Start of Entries shown
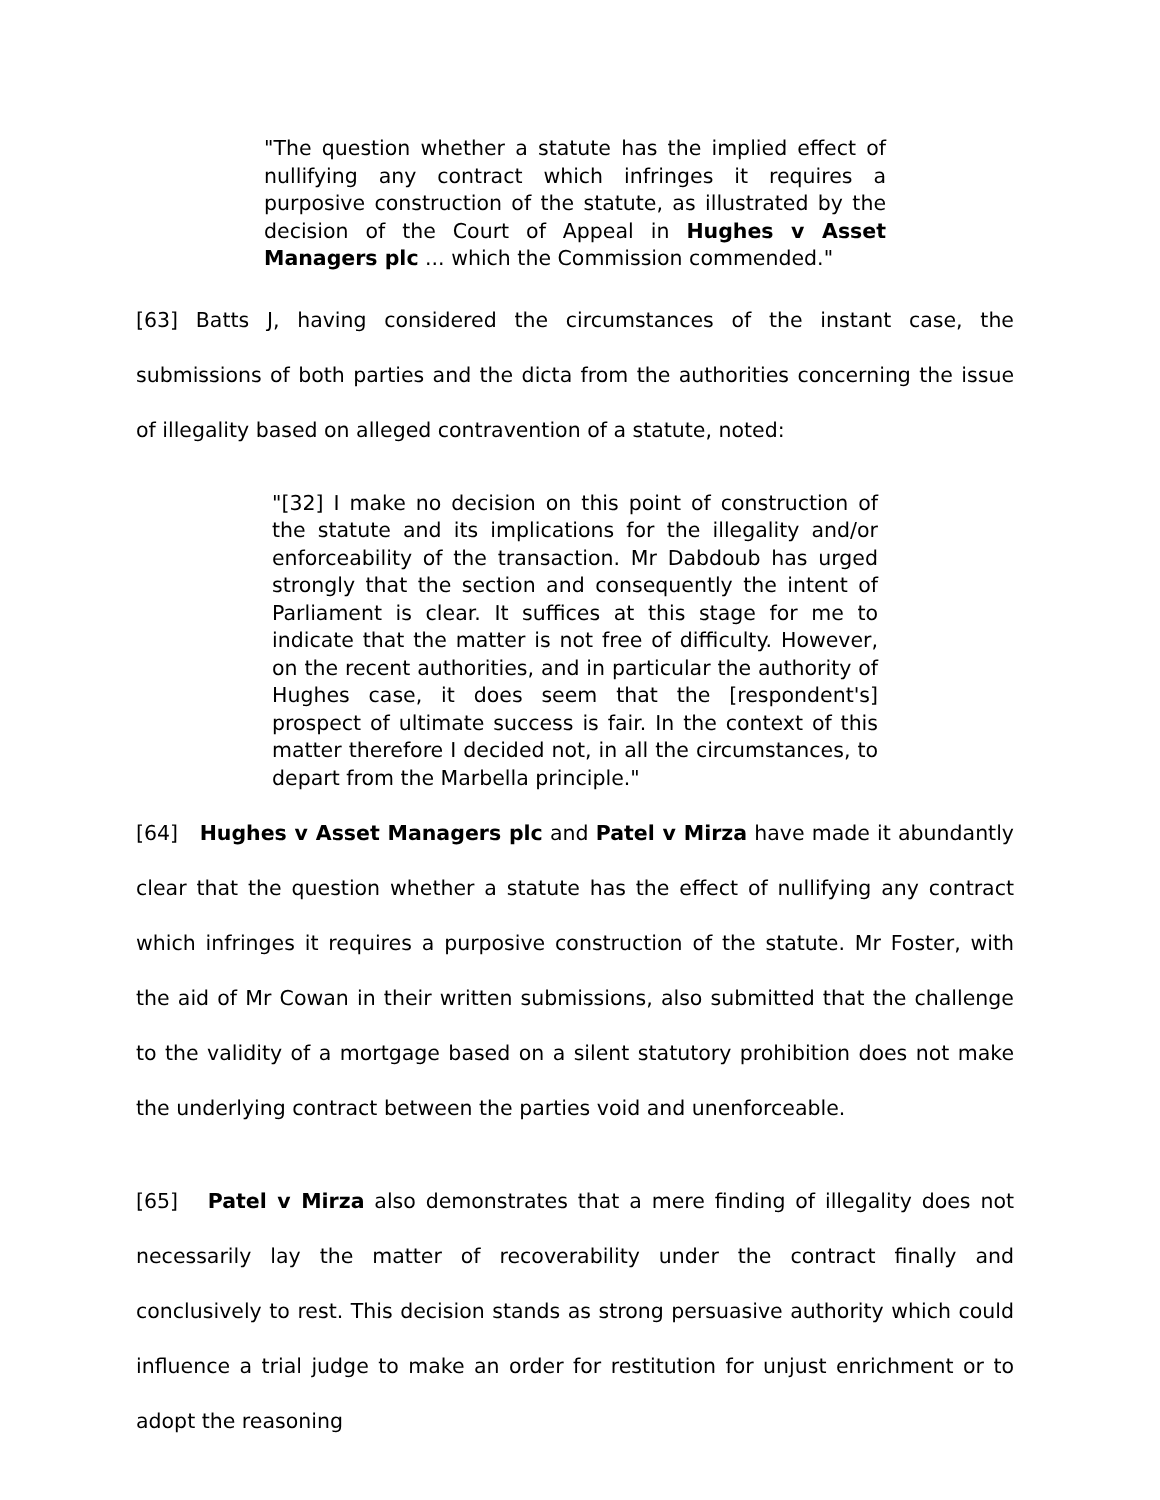"The question whether a statute has the implied effect of nullifying any contract which infringes it requires a purposive construction of the statute, as illustrated by the decision of the Court of Appeal in Hughes v Asset Managers plc ... which the Commission commended."
[63] Batts J, having considered the circumstances of the instant case, the submissions of both parties and the dicta from the authorities concerning the issue of illegality based on alleged contravention of a statute, noted:
"[32] I make no decision on this point of construction of the statute and its implications for the illegality and/or enforceability of the transaction. Mr Dabdoub has urged strongly that the section and consequently the intent of Parliament is clear. It suffices at this stage for me to indicate that the matter is not free of difficulty. However, on the recent authorities, and in particular the authority of Hughes case, it does seem that the [respondent's] prospect of ultimate success is fair. In the context of this matter therefore I decided not, in all the circumstances, to depart from the Marbella principle."
[64] Hughes v Asset Managers plc and Patel v Mirza have made it abundantly clear that the question whether a statute has the effect of nullifying any contract which infringes it requires a purposive construction of the statute. Mr Foster, with the aid of Mr Cowan in their written submissions, also submitted that the challenge to the validity of a mortgage based on a silent statutory prohibition does not make the underlying contract between the parties void and unenforceable.
[65] Patel v Mirza also demonstrates that a mere finding of illegality does not necessarily lay the matter of recoverability under the contract finally and conclusively to rest. This decision stands as strong persuasive authority which could influence a trial judge to make an order for restitution for unjust enrichment or to adopt the reasoning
End of Entries shown
**Instructions for the task:** Could you retype all the entries above exactly, without the pictures?

**Task solution:**
"The question whether a statute has the implied effect of nullifying any contract which infringes it requires a purposive construction of the statute, as illustrated by the decision of the Court of Appeal in Hughes v Asset Managers plc ... which the Commission commended."
[63] Batts J, having considered the circumstances of the instant case, the submissions of both parties and the dicta from the authorities concerning the issue of illegality based on alleged contravention of a statute, noted:
"[32] I make no decision on this point of construction of the statute and its implications for the illegality and/or enforceability of the transaction. Mr Dabdoub has urged strongly that the section and consequently the intent of Parliament is clear. It suffices at this stage for me to indicate that the matter is not free of difficulty. However, on the recent authorities, and in particular the authority of Hughes case, it does seem that the [respondent's] prospect of ultimate success is fair. In the context of this matter therefore I decided not, in all the circumstances, to depart from the Marbella principle."
[64] Hughes v Asset Managers plc and Patel v Mirza have made it abundantly clear that the question whether a statute has the effect of nullifying any contract which infringes it requires a purposive construction of the statute. Mr Foster, with the aid of Mr Cowan in their written submissions, also submitted that the challenge to the validity of a mortgage based on a silent statutory prohibition does not make the underlying contract between the parties void and unenforceable.
[65] Patel v Mirza also demonstrates that a mere finding of illegality does not necessarily lay the matter of recoverability under the contract finally and conclusively to rest. This decision stands as strong persuasive authority which could influence a trial judge to make an order for restitution for unjust enrichment or to adopt the reasoning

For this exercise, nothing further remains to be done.